- Texto para análise -
++++++
Uma noite, um mosquito marcou a sua presença, acordando-a de um forte pesadelo. Imaginou-se ainda sem vigília total, a aguardar entender o ruído de um fantasma?, de uma dor que tinha pés?, de uma madeira a estalar?, de um grito?, daqueles que se nos atravessam na garganta porque não o possuímos na totalidade?, de um estalo de tempo mais curto que o tempo, impercetível de ser entendido?, e não, nada disto, eis, agora de luz acesa, bem visível um mosquito que passa, leve como um destino sem angústia.

Todavia o ruído que a acordou enerva-a, e montando uma breve cilada, mata com destreza o mosquito imprevidente ou optimista.

O sono não voltava. O minúsculo ser tinha-a libertado do horrível pesadelo. Ela matara-o. Restou pó no lençol? Se sim, sopra-se.

Sopramos igualmente as pessoas e elas sopram-nos: às vezes sem que tenhamos sido sequer irritantes.
++++++
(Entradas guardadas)
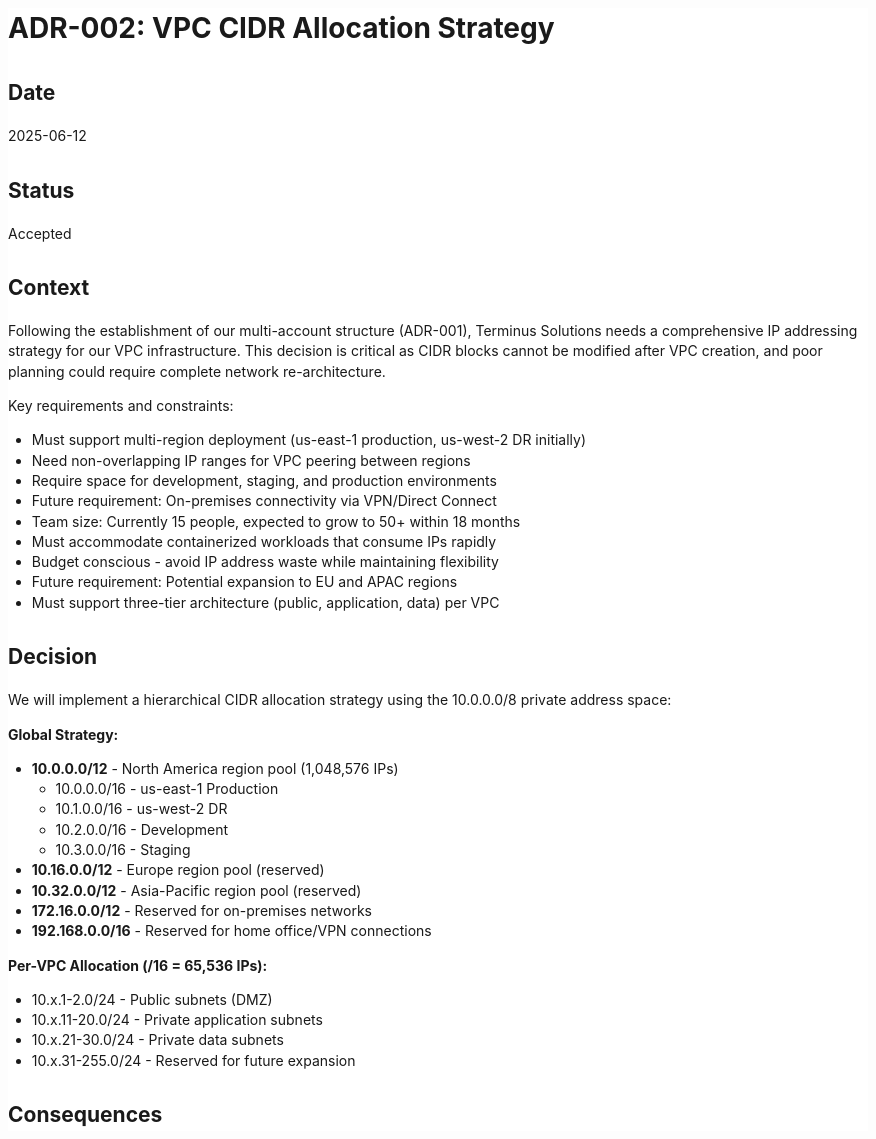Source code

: # ADR-002: VPC CIDR Allocation Strategy

## Date
2025-06-12

## Status
Accepted

## Context
Following the establishment of our multi-account structure (ADR-001), Terminus Solutions needs a comprehensive IP addressing strategy for our VPC infrastructure. This decision is critical as CIDR blocks cannot be modified after VPC creation, and poor planning could require complete network re-architecture.

Key requirements and constraints:
- Must support multi-region deployment (us-east-1 production, us-west-2 DR initially)
- Need non-overlapping IP ranges for VPC peering between regions
- Require space for development, staging, and production environments
- Future requirement: On-premises connectivity via VPN/Direct Connect
- Team size: Currently 15 people, expected to grow to 50+ within 18 months
- Must accommodate containerized workloads that consume IPs rapidly
- Budget conscious - avoid IP address waste while maintaining flexibility
- Future requirement: Potential expansion to EU and APAC regions
- Must support three-tier architecture (public, application, data) per VPC

## Decision
We will implement a hierarchical CIDR allocation strategy using the 10.0.0.0/8 private address space:

**Global Strategy:**
- **10.0.0.0/12** - North America region pool (1,048,576 IPs)
  - 10.0.0.0/16 - us-east-1 Production
  - 10.1.0.0/16 - us-west-2 DR
  - 10.2.0.0/16 - Development
  - 10.3.0.0/16 - Staging
- **10.16.0.0/12** - Europe region pool (reserved)
- **10.32.0.0/12** - Asia-Pacific region pool (reserved)
- **172.16.0.0/12** - Reserved for on-premises networks
- **192.168.0.0/16** - Reserved for home office/VPN connections

**Per-VPC Allocation (/16 = 65,536 IPs):**
- 10.x.1-2.0/24 - Public subnets (DMZ)
- 10.x.11-20.0/24 - Private application subnets
- 10.x.21-30.0/24 - Private data subnets
- 10.x.31-255.0/24 - Reserved for future expansion

## Consequences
++++++
- Conjunto de tarefas -
1 > Transcreva, do texto sobre o mosquito, tudo o que vai desde "Uma noite, um" até "destino sem angústia.".
2 > Prossiga o texto sobre o mosquito a partir do ponto em que ele termina.

- Respostas da atividade -
1 >
Uma noite, um mosquito marcou a sua presença, acordando-a de um forte pesadelo. Imaginou-se ainda sem vigília total, a aguardar entender o ruído de um fantasma?, de uma dor que tinha pés?, de uma madeira a estalar?, de um grito?, daqueles que se nos atravessam na garganta porque não o possuímos na totalidade?, de um estalo de tempo mais curto que o tempo, impercetível de ser entendido?, e não, nada disto, eis, agora de luz acesa, bem visível um mosquito que passa, leve como um destino sem angústia.

2 >
O Mosquito, encontra-se no IV volume das obras completas de Maria Judite de Carvalho para a Minotauro, e são estas obras também a possibilidade de analisarmos o tratamento aberto da acutilância com que ela espelha o seu anónimo quotidiano, a sua solidão profunda, a razão pela qual se morre por causa da razão dos outros, ou, «O Homem no Arame» não constituísse outra obra na obra em que a escritora se refere a Passárgada de Manuel Bandeira – Passárgada, Kelevim e outras terras – e não concluísse ela que o caminho aberto para Passárgada, face àquele homem, e a muitos, seria um caminho em que a descoberta fulcral…

 

(…)um homem para ter inventado o seu país mágico e para ter até ao fim da vida uma vergonha imensa de o dizer seja a quem for(…)

tem de nele

 

flutuar um sorriso em forma de barco,

 

apesar de todos os inúmeros apesares que vida diária lhe faça carrego, mas se por razão de nos seus olhos ferver uma luz, nada lhe deve ser possível perguntar e

 

«Pronto, sr. Ventura, não se fala mais nisso.»